The path to a presidential bid runs through Iowa, so any up-and-coming politician making a high-profile Iowa stop deserves a second look.
Secretary of State Mike Pompeo made one such visit to the Iowa-based Family Leadership Summit on Friday.
There, Pompeo spoke about the US’ relationship with China, which makes sense, given his role as secretary of state. But he also leaned heavily into the issue of religious freedom.
Pompeo touted the Trump administration’s “100% pro-life foreign policy” in his keynote speech, adding: “This administration appreciates and knows that our rights come from God, not government. Can I get an amen to that?”
During his speech, he didn’t say anything about his future aspirations. But as The Des Moines Register’s Brianne Pfannenstiel noted: “He peppered his speech with nods to his favorite Iowa restaurants, its sports teams and his wife’s family’s ties to the state — a common habit of presidential candidates who swing through to woo Iowans every four years.”
Iowa is home to a reliable swath of conservative evangelical voters, for whom religious freedom and issues like abortion are hugely important. Support from politically organized and involved groups can make or break a nascent presidential campaign during the caucuses every four years.
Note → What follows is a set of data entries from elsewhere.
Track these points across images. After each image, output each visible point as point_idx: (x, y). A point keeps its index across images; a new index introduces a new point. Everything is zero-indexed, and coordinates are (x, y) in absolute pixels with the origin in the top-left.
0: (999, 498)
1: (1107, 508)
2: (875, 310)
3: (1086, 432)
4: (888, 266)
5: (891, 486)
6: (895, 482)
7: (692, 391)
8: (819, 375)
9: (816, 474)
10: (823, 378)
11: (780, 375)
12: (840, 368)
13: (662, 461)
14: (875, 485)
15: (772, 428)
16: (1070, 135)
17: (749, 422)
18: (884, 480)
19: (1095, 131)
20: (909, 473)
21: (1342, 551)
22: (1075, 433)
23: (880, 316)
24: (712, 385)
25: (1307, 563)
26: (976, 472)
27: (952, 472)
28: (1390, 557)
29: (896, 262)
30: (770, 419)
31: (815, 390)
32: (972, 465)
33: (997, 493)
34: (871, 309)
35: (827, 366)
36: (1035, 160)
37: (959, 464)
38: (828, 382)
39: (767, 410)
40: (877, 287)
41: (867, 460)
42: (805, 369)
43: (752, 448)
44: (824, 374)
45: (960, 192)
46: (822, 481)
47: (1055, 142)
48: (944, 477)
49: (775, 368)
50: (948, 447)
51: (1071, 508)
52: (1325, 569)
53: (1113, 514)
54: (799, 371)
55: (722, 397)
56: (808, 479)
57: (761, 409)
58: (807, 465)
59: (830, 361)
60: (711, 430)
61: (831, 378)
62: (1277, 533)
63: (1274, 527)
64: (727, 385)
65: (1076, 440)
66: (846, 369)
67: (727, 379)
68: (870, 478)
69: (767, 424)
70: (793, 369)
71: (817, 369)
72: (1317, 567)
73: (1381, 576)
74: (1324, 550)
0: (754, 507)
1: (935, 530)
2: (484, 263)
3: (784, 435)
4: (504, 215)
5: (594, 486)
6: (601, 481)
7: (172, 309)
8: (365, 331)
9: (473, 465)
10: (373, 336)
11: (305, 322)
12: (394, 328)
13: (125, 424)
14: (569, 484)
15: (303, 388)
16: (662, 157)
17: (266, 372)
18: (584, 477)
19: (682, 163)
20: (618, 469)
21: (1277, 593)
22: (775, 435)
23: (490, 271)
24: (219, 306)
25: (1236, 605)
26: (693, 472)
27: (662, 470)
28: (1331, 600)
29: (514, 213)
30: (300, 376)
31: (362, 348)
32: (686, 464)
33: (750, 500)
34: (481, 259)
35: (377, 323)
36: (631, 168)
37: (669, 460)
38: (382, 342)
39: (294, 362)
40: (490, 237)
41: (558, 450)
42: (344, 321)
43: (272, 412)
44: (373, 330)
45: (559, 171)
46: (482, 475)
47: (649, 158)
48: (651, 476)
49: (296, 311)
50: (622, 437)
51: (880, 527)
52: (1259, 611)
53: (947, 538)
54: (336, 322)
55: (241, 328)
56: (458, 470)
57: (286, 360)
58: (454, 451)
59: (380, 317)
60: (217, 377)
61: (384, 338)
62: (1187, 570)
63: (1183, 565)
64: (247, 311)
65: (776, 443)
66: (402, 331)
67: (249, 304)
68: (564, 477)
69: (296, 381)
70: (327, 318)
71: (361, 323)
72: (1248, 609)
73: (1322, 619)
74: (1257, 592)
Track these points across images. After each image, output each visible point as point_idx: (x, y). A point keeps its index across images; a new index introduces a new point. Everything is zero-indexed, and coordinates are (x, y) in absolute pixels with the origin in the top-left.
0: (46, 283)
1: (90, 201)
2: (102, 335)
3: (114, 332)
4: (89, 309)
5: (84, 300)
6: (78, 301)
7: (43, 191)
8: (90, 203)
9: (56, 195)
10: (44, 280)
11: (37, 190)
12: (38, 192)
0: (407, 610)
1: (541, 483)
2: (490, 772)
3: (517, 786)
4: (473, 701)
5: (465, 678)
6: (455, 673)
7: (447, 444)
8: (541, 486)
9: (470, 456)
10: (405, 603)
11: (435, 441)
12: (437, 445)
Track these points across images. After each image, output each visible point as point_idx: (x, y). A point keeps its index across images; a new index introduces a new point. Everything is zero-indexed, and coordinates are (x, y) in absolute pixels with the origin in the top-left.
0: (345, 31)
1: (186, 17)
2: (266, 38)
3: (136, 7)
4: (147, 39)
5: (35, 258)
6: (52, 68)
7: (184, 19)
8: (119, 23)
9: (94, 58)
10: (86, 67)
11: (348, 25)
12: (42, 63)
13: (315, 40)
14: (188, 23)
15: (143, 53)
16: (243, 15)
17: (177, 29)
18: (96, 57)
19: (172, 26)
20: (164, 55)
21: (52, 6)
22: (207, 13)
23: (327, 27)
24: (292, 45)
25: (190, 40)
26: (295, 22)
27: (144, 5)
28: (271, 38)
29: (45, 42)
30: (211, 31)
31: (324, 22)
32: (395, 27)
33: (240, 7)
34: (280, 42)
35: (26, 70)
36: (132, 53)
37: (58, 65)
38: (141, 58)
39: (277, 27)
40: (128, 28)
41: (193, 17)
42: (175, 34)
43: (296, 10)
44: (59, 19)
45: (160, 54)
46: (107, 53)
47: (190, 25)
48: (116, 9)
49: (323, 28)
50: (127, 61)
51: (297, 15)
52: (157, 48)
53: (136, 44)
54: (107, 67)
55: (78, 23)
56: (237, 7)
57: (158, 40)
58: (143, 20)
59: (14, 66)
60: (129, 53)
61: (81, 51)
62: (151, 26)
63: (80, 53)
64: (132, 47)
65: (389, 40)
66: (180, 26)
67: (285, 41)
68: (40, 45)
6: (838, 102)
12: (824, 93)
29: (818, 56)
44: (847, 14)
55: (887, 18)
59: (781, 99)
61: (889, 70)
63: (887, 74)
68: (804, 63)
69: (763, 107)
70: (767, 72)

Pompeo has said he’s interested in a presidential run once Trump leaves office, and he recently passed on running for a Senate seat from Kansas, where he was elected four times to the US House.
He also drew a crowd. Friday’s event was sold out, organizers told The Des Moines Register, drawing 650 socialdistanced attendees to West Des Moines, with an accompanying livestream.
The Family Leadership Summit is a frequent stop for Republican presidential contenders. In 2015, the group hosted a forum for presidential contenders, including recently announced candidate Donald Trump. There, Trump called John McCain a war hero because he had been captured in Vietnam, but famously added, “I like people that weren’t captured.”
Pompeo’s visit also coincides with the release of a draft report on human rights from his “Commission on Unalienable Rights” at the State Department, which particularly emphasizes freedom of religion and right to property.